Today the other made no move to following him to the office, and so, when he left, Kaiba thought no more of it.
Fingers that usually raced across the laptop keys sat quietly today, reflecting on their owner as he pondered the strangeness of the midnight hour. Was it coincidence that he had been at the museum when his rival had appeared, or that later they were there again? He hadn’t thought so at first – had thought at all - but in the light of a new day, it seemed too fantastic a notion to be believed. Coincidence, his practical mind dismissed it as, and that ended that.
Having laid aside that one piece of his life, promptly and remorselessly he moved on to the next, never-ending segment – that of work.
Never mind an ingrate cur, an ancient stone. There was the truth of life here, laying in clean black and white across his desk with no smudges of grey. Here was the reason it was so easy to immerse himself in facts and figures. The truth of existence.
xxxxx
The phone was ringing. Its obnoxious sound pulled him out of the trace he’d fallen into. Irritated now, Kaiba lifted the receiver and growled into it. From the other end came the slightly wheezing voice of the head of staff for his mansion.
“Excuse me sir, but your houseguest has disappeared.”
Disappeared? All to the good.
“ – do anything to find him?’
“That won’t be necessary,” Kaiba snapped. Then he hung up. So the cur was gone.
I guess he’d had enough. About time, too.
He tried to refocus on work, but his efforts were half-hearted at best. Recognizing flaws and fixing them were two very separate things.
I’ll finish flagging the errors in this before I leave. Then tomorrow, I can focus on fixing them.
Everything went swiftly after that.
xxxxx
The mansion didn’t feel any emptier than usual when he walked in. It didn’t surprise him. The lower level was dead and abandoned – it couldn’t possibly feel more empty than it was. Climbing to the second level –
It felt more alive. Emptier, yes, but the weightlessness of being freed from a burden, not being deprived of life. And, besides, it could hardly feel empty with his angel’s presence here.
“Nii-sama! Nii-sama!”
“What is it, kiddo?”
“Welcome home, Nii-sama.”
Perfect angel, perfect demon. Bled together you’re perfect human.
Author’s Notes:
I’ll leave it to our resident geniuses to explain why Mokie’s the only one with a reliable name in Kaiba’s narrative thus far.

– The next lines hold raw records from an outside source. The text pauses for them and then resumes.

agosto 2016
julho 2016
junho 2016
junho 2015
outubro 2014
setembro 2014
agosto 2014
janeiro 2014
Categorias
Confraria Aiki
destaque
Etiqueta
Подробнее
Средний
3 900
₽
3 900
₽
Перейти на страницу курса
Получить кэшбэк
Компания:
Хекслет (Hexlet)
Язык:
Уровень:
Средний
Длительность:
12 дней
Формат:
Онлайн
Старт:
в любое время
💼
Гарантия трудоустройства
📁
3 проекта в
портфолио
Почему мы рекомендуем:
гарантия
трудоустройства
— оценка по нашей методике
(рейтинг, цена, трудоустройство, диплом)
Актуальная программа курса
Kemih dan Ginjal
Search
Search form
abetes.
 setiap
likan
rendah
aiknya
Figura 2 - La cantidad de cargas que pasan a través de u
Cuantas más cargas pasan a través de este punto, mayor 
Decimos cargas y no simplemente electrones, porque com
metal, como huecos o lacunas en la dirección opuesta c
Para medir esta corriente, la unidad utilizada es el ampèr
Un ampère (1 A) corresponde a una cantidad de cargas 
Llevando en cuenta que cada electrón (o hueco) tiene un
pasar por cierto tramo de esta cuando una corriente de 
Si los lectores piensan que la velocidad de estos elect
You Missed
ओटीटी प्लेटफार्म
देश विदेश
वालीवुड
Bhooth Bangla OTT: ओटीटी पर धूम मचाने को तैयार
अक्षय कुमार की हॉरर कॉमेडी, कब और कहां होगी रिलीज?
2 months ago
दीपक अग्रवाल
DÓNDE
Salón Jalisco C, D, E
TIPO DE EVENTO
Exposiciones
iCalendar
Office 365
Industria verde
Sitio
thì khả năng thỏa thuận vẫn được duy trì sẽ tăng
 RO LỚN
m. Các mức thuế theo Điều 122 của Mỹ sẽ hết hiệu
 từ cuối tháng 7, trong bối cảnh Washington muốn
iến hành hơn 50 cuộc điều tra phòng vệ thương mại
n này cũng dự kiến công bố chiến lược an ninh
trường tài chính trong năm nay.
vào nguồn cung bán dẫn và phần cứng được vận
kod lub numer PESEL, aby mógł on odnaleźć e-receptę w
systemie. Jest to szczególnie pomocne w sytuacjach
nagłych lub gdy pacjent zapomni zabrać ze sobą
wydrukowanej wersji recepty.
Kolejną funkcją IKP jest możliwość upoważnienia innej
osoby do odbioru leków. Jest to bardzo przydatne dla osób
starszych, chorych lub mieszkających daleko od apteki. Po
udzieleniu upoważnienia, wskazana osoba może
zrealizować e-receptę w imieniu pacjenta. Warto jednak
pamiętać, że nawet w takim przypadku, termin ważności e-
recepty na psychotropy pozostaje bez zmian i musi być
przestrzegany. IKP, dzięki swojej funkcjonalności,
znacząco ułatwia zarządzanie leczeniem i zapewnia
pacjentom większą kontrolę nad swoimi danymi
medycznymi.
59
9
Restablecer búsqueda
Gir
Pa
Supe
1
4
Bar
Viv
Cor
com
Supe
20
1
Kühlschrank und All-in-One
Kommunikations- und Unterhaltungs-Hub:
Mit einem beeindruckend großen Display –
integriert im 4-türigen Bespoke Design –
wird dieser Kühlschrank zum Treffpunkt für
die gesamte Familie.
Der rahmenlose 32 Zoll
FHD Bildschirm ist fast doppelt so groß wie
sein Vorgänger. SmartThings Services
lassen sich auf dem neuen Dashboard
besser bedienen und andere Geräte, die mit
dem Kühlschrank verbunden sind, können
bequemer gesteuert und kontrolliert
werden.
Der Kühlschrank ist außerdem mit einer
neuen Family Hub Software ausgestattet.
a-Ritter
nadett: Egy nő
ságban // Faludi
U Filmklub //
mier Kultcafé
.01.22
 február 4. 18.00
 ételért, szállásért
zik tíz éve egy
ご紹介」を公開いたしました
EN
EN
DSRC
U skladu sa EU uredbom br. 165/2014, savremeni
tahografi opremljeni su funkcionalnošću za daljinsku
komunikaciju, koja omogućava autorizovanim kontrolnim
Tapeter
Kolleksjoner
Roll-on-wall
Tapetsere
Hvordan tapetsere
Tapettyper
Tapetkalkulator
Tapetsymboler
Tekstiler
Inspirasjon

Not that it really means much, but… I like metaphors. And allusion. Poetic devices. Not only are they simple to understand, they’re easy to learn. Application is the difficult piece. Kaiba’s mansion is ALL metaphor. A living second floor built on the corpse of a dead one? A room strangling itself with foolishly based concepts and a skewed outlook?
The Kaiba mansion has become a metaphor for its occupants, and I try to personify the structure as another entity. Maybe Kaiba’s way of looking at himself (indirectly).